Though police are charging more people with sedition, few cases actually result in a conviction. Since 2016, only four sedition cases have seen a conviction in court which indicates that sedition as an offence has no solid legal grounding in India.
Reasons to retain the sedition law:
India is currently going through a transition period. Where regionalist approaches prevail over national interests. In such a situation, many experts support this law due to the establishment of the unity and integrity of the nation mentioned in the Preamble of the Constitution.
India is prone to organized crime, terrorism, the operators of which continuously challenge the existence of India. Undoubtedly, some Indians are also involved in this process, which increases the relevance of the law to address the challenges posed.
Social, economic, political inequality in the country gives rise to chaos in the country. And as long as there are anti-national slogans like 'Bharat tere tukde honge', the condition of laws like treason will continue to be strong.
The Law Commission simply states that the existence of anti-terror legislations does not by implication cover all elements of the offence and envisaged under Section 124A of IPC.
In the absence of a provision like 124A of IPC, any expression that incites violence against the government, would invariably be tried under the special laws and counter terror legislation. These laws, in turn, contain much more stringent provisions.
Way Forward:
There are enough laws in our country to deal with external and internal threats to India and there is no need to continue with the sedition law.

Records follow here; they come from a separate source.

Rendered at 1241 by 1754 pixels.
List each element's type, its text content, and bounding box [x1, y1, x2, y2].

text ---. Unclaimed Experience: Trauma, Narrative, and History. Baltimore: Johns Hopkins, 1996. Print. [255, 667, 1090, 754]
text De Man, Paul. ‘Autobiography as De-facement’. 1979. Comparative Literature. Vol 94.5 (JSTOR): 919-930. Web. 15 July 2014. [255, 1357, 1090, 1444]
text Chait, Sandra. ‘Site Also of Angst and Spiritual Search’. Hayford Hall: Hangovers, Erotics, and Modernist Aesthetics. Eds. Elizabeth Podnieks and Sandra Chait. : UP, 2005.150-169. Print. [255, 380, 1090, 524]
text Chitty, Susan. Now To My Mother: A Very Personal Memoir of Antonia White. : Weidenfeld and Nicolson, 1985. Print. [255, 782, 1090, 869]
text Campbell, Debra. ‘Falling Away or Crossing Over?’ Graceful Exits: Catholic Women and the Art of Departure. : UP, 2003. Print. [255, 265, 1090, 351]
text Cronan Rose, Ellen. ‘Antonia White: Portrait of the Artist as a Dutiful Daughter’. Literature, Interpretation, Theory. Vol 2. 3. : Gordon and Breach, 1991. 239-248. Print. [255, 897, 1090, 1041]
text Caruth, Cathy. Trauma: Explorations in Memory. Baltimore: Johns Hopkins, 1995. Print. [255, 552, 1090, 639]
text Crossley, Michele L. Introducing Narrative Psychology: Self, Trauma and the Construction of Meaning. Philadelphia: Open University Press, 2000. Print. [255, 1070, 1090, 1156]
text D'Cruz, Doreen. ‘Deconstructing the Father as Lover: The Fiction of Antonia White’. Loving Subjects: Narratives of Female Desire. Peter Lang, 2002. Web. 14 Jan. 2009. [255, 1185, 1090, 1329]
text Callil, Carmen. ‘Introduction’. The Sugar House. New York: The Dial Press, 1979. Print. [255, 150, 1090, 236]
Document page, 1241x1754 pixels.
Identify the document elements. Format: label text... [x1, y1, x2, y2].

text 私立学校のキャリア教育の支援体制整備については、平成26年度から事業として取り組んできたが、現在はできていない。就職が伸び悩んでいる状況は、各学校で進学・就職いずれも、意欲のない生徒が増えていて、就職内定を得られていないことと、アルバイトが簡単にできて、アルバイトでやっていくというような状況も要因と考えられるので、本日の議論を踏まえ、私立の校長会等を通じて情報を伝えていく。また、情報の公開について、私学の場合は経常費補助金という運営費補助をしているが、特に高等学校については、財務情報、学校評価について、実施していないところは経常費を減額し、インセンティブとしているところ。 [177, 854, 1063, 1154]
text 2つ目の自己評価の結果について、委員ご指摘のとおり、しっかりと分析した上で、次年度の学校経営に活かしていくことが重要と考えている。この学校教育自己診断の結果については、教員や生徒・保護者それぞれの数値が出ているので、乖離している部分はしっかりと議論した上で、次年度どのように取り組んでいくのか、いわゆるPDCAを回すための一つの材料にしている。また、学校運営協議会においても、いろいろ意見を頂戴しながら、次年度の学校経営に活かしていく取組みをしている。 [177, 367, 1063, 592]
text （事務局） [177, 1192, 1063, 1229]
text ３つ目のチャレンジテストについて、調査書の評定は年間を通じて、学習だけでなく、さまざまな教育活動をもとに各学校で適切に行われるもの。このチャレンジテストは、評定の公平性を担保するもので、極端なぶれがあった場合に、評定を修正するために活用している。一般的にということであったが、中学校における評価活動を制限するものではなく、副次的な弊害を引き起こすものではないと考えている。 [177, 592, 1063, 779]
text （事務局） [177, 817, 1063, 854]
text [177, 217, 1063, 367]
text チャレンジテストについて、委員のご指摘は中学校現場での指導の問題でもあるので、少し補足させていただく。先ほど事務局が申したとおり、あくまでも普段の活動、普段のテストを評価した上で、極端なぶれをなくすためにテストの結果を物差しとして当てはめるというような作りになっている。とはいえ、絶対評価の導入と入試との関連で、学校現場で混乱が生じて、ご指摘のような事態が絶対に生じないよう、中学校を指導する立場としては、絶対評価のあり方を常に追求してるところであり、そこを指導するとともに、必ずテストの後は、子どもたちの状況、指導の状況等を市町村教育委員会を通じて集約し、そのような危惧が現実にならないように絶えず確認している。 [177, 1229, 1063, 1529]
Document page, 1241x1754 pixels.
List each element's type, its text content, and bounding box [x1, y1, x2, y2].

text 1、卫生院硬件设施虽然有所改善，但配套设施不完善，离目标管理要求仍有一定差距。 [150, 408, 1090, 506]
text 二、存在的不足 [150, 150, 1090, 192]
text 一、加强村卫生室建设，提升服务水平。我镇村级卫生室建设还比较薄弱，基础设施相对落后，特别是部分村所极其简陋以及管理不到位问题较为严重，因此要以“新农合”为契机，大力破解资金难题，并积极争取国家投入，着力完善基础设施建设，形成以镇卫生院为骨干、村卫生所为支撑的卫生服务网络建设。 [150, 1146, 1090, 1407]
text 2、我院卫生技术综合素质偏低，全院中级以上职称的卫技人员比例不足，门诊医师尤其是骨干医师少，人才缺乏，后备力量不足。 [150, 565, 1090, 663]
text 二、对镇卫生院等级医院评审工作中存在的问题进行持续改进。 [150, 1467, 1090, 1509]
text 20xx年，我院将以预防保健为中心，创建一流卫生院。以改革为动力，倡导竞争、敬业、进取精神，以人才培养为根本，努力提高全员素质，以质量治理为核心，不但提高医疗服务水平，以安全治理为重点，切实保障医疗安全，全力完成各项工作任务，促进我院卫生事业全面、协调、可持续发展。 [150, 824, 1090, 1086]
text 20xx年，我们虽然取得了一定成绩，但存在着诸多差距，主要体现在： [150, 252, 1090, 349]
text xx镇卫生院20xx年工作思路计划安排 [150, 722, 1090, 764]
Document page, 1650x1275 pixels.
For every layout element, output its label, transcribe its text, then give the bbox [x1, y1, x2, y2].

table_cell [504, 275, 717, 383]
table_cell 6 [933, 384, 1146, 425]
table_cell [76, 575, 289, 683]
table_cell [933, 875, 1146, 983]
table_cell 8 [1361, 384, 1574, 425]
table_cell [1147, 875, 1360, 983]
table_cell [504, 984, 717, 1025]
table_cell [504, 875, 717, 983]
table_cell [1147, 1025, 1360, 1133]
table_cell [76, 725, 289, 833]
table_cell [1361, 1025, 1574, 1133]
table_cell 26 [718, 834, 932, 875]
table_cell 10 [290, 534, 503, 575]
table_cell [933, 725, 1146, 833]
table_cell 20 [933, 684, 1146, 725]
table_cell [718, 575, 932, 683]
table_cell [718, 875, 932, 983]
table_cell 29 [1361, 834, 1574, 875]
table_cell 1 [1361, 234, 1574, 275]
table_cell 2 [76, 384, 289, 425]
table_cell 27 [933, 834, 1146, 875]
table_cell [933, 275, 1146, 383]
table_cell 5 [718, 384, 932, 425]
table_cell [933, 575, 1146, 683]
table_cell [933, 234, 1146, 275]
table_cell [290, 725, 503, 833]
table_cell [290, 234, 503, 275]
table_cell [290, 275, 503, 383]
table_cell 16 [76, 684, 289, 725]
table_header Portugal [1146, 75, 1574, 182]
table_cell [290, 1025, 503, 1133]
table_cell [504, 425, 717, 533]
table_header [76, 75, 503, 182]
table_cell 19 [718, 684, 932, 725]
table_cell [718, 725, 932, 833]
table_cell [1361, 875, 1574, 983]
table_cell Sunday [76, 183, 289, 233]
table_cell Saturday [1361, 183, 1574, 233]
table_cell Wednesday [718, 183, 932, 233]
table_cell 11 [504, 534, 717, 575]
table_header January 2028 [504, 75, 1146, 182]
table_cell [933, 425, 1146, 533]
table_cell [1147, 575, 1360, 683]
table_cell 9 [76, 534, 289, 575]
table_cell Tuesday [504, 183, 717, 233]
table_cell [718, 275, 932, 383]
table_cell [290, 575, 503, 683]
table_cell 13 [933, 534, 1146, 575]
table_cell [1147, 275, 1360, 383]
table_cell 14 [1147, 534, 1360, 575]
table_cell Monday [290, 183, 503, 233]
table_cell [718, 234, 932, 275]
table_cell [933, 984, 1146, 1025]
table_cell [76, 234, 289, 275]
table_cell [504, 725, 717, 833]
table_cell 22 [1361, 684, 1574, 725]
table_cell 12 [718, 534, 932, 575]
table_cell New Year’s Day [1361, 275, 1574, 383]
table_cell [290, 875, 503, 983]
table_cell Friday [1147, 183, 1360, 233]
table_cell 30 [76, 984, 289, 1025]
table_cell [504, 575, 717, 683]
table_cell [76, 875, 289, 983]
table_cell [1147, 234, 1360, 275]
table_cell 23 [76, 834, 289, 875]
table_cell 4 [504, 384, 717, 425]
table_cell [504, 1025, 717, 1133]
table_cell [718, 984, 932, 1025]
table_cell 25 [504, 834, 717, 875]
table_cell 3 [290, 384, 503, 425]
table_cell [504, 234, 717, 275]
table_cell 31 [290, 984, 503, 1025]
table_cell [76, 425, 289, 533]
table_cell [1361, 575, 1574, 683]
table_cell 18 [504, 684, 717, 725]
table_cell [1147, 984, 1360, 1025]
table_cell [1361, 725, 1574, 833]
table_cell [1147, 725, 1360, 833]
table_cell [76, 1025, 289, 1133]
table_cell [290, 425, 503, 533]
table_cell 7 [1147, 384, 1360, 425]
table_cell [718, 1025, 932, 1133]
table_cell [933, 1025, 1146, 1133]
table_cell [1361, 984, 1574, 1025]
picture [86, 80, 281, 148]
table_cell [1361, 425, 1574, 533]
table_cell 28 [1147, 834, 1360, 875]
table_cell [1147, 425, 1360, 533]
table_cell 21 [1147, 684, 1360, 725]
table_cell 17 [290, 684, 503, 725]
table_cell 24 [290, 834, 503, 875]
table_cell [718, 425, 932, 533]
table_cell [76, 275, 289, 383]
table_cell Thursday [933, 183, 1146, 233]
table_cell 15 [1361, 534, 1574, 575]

Thus, there is a need to abolish the sedition law on the ground that it is used to curb freedom of expression and speech.
Until the sedition law is scrapped by the parliament, the higher judiciary should use its supervisory powers to sensitize the magistracy and police to the constitutional provisions protecting free speech.
Further, to avoid overuse of sedition law, the higher judiciary can narrow down the definition of sedition, to include only the issues pertaining to the territorial integrity of India as well as the sovereignty of the country.
Civil society must take the lead to raise awareness about the arbitrary use of Sedition law.